The researchers gathered 931 sets of DNA samples from patients with multiple sclerosis and their parents.
They analyzed single nucleotide polymorphisms ( SNPs ), that is, small differences in DNA sequence that represent the most common genetic variations between individuals, and looked for variations that were more commonly inherited by people with multiple sclerosis, compared to samples from people without the disease.
To double-check the findings, they performed a second analysis of other sets of families, individual cases of multiple sclerosis, and a control group. In the end, all the samples were combined for a final analysis of more than 12,000 subjects.
The only genetic link for multiple sclerosis previously identified using other techniques is in the major histocompatibility complex ( MHC ), a large cluster of genes responsible for many immune functions, including preventing the bodys immune cells from attacking its own tissues.
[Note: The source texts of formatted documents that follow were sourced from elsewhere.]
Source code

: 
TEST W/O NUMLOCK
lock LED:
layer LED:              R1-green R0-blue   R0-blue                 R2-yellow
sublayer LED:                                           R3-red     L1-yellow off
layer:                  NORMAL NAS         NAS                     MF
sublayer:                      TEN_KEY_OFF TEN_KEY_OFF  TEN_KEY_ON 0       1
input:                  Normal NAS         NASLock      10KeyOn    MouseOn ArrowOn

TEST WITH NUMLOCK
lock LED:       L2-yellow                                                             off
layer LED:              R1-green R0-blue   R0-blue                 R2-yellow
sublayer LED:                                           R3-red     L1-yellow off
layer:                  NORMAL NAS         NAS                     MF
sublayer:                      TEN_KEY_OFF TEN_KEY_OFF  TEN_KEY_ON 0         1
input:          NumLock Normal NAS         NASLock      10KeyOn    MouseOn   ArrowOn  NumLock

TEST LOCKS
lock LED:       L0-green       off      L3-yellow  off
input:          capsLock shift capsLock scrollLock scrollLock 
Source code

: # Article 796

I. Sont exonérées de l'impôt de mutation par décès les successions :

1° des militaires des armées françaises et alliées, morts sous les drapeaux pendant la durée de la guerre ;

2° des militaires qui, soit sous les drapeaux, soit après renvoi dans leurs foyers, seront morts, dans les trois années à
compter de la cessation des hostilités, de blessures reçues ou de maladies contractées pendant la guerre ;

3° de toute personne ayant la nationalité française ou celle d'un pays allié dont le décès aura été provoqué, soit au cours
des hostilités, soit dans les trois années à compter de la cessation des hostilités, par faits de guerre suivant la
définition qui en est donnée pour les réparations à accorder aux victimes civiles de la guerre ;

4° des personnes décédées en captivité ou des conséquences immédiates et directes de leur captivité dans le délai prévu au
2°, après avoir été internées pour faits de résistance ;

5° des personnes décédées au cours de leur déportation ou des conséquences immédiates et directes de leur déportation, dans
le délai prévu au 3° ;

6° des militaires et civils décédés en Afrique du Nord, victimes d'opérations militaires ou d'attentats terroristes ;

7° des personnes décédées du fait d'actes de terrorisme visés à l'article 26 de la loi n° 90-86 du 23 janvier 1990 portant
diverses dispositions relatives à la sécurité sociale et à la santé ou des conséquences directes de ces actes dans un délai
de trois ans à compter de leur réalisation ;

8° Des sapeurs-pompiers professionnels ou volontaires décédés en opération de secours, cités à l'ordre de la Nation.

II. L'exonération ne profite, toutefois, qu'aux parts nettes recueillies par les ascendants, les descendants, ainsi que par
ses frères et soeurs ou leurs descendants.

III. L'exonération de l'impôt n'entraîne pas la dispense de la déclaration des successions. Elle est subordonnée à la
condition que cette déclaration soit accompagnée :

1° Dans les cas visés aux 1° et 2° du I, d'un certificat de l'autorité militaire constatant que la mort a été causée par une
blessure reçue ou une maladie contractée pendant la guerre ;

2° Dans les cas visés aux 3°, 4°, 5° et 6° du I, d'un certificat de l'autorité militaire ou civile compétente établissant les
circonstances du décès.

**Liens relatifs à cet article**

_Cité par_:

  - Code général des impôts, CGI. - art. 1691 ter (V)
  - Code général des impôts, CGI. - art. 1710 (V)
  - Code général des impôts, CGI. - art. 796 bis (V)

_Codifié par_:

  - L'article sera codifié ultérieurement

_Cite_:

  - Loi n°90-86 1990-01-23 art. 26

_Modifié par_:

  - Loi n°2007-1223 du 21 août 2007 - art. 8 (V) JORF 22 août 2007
This analysis confirmed that link but went further to find other variants in genetic regions that are more common in people with multiple sclerosis.
One of the regions contains a gene called the IL-2 receptor, which has also been linked to two other autoimmune diseases: type 1 diabetes and autoimmune thyroid disease.
Another region harbors a gene called the IL-7 receptor, which helps to control the activity of a class of immune cells called regulatory T cells. Two papers appearing simultaneously in Nature Genetics confirm this finding, and explore how the change in the IL-7 receptor affects the immune system. I believe that this receptor and its interaction with regulatory T cells will now become a major focus of research on multiple sclerosis, says Stephen Hauser, at University of California San Francisco ( UCSF ), and another author on the paper.
This latest paper is among a series of recent whole-genome association studies that have begun to uncover the genetic basis of complex diseases like diabetes, schizophrenia, and coronary artery disease. Unlike diseases caused by a mutation in a single gene, these conditions seem to arise from a combination of genetic, behavioral, and environmental factors. Researchers believe that a host of genetic variations may contribute to a persons susceptibility. For instance, David Hafler, at Harvard Medical School and Brigham and Womens Hospital, points out that in multiple sclerosis, each gene contributes only a small amount of risk. The big question is, how do they interact with each other, and are they in common pathways
Genomic technologies have now made it possible to uncover these subtle genetic associations. People have been looking for genes involved in multiple sclerosis for 30 years, Hafler says. Why werent they found" The answer is you couldnt do it without the sequence of the human genome. Collaboration with Eric Lander at the Broad Institute of Harvard and MIT, a leader in the effort to sequence the human genome, was critical. The next step, Hafler said, is to begin to collect larger numbers of samples and examine more DNA sequences, which will allow researchers to identify subtler variations that contribute to the disease.